Moody's said it did not expect APRA's new macroprudential policies would reverse the build up of household debt, which it expects to continue to grow, as low interest rates and expectations of continuing rises in house prices encourage purchases.
APRA's measures to cap interest-only mortgages at 30 per cent of new residential mortgage lending compared with almost 40 per cent of existing loans and its requirements for banks to justify loans made with small deposits are only likely to weigh on demand for property "at the margins", Moody's said.
Less than a month before the federal budget, Moody's said household debt "does not pose a direct or immediate risk to the government's balance sheet". But it warned that should the economy turn down, "highly leveraged households would likely cut back on consumption spending more sharply than less leveraged borrowers, crimping economic growth and fiscal revenues".
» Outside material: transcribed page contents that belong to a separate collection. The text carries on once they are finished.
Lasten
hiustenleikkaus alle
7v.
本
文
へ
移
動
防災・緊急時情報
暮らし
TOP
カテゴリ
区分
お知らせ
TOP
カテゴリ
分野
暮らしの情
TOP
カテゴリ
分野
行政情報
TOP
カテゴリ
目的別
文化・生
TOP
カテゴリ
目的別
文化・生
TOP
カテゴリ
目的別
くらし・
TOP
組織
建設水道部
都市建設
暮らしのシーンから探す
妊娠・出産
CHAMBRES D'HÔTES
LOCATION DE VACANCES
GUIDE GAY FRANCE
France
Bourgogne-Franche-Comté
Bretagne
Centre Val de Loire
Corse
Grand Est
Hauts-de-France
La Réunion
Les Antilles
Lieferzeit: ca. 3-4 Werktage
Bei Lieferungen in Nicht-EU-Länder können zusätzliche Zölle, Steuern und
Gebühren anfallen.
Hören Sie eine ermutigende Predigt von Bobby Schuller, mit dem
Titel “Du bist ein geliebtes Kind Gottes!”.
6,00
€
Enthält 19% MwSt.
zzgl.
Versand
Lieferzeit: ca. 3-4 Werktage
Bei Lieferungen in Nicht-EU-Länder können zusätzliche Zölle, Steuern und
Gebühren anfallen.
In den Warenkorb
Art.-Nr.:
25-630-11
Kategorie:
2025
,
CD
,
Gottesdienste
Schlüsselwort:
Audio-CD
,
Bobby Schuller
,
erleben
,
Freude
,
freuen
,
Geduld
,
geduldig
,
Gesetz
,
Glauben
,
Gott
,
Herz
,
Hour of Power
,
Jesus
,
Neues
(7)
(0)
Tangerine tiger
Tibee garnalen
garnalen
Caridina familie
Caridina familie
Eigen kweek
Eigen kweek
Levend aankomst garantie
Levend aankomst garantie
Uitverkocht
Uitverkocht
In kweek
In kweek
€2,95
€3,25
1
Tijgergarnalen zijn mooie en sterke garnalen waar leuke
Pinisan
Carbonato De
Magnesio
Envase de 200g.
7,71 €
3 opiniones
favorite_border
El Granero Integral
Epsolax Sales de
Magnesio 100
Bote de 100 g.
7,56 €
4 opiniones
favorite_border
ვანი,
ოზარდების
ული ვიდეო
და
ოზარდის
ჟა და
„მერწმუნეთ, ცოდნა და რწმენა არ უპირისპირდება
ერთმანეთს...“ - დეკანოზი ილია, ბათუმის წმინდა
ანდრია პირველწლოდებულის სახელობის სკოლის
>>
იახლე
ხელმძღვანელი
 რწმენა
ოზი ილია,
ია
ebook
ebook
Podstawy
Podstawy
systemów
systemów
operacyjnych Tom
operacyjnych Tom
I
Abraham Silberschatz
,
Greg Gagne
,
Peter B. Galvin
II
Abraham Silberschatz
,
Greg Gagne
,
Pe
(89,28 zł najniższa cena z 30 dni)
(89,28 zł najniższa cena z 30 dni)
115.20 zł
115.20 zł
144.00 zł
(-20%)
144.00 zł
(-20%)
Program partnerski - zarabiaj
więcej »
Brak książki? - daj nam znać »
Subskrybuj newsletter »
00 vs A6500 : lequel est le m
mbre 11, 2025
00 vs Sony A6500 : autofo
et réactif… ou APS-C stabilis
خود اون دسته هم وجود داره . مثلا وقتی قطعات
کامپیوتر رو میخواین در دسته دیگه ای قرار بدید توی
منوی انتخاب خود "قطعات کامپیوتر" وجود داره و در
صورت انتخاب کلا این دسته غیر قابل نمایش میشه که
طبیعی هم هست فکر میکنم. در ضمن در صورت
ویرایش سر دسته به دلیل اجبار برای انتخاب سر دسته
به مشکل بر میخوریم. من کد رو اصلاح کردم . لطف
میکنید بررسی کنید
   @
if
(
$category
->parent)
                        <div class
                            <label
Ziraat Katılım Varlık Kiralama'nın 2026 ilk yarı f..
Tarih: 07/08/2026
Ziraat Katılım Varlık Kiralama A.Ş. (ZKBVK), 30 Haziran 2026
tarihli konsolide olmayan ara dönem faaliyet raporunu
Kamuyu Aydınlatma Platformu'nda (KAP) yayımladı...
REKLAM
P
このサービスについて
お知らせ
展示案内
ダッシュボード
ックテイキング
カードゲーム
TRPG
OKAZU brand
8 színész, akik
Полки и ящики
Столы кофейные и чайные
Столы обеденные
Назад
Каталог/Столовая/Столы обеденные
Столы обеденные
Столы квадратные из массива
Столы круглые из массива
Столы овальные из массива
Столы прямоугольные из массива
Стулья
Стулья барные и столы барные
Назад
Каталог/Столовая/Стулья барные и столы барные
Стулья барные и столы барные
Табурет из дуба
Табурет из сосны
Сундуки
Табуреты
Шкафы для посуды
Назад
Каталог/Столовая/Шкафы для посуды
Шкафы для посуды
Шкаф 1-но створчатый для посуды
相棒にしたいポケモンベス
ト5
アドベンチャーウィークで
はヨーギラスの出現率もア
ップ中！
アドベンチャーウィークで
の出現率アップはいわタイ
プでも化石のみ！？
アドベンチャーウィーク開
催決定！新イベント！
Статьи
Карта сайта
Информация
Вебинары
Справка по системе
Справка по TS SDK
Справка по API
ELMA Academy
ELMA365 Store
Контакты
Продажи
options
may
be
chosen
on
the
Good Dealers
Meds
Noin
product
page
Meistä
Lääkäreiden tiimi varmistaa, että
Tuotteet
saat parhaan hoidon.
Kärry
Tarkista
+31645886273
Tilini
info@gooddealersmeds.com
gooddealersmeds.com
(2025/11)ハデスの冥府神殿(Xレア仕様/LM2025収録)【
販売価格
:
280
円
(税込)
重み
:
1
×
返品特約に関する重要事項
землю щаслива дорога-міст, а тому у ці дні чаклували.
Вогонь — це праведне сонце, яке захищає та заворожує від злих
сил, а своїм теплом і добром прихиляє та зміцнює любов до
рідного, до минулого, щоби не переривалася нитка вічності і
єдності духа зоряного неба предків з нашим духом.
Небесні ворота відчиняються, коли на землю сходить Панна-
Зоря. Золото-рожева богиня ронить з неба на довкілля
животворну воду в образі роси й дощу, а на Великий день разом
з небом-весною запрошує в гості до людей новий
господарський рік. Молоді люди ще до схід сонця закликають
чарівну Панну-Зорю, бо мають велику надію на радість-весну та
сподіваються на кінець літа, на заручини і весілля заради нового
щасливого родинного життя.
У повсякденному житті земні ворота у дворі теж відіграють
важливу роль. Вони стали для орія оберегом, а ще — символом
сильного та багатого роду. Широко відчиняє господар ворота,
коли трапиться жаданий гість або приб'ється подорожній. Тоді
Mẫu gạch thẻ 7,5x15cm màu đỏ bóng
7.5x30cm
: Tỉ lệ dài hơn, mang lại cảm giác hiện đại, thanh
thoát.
Reserve Bank of Australia governor Philip Lowe said last week that APRA's new requirements to reduce interest-only loans "should help the whole system pull back to a more sustainable position".
"A reduced reliance on interest-only loans in Australia would be a positive development and would help improve our resilience," he said.
"With interest rates so low, now is a good time for us to move in this direction. Hopefully, the changes might encourage a few more people to think about the merit of taking out very large interest-only loans when interest rates are near historical lows."
Ahead of the RBA's latest financial stability review, to be released on Thursday, Mr Lowe also pointed last week to high and rising levels of household debt. While arrears rates remain low and many households have built up big buffers in mortgage offset accounts, Mr Lowe said slow growth in wages was making it harder for some households to pay down their debt. "For many people, the high debt levels and low wage growth are a sobering combination," he said.
On Monday, Moody's called out "the large exposure of Australian banks to the property sector" as a source of risk for the sovereign. But it also noted that the banks' strong capitalisation and generally high financial strength "significantly reduce the risks of a banking crisis and any related costs to the government".